Would you restate word for word the lines of the listing, beginning at the first and ending with the line that holds "list [162, 1390, 1107, 1563]"?

======

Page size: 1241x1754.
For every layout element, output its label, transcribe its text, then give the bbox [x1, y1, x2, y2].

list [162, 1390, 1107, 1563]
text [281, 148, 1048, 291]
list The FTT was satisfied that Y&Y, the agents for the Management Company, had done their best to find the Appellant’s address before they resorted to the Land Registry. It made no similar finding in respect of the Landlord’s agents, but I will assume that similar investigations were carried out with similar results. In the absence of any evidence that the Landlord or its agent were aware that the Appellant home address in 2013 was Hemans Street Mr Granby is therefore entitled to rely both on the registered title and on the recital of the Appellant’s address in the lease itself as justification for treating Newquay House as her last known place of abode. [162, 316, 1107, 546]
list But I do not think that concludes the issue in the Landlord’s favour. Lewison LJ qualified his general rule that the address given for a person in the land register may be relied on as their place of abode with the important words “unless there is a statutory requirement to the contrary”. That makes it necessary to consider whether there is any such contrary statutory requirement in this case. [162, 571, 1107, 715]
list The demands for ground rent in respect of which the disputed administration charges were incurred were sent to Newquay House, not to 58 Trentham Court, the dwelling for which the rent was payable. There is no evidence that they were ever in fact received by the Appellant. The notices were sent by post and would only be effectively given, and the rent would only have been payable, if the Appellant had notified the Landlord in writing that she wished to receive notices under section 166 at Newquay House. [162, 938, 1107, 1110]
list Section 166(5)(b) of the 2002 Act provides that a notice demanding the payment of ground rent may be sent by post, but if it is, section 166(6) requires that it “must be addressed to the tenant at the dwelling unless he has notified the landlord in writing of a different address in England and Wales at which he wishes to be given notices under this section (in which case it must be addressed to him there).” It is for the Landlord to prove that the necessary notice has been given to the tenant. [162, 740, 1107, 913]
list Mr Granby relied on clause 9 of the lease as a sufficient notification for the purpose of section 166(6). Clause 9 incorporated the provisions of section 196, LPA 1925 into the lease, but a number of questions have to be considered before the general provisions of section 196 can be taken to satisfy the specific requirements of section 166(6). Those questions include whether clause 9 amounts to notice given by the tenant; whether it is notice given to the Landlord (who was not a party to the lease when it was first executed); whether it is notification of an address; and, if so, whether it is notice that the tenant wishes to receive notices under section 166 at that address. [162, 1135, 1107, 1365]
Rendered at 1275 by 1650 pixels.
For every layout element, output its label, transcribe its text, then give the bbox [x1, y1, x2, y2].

======

• **ANSWER TO THE EXERCISE**:
Page size: 1241x1754.
For every layout element, output its label, transcribe its text, then give the bbox [x1, y1, x2, y2].

list [162, 1390, 1107, 1563]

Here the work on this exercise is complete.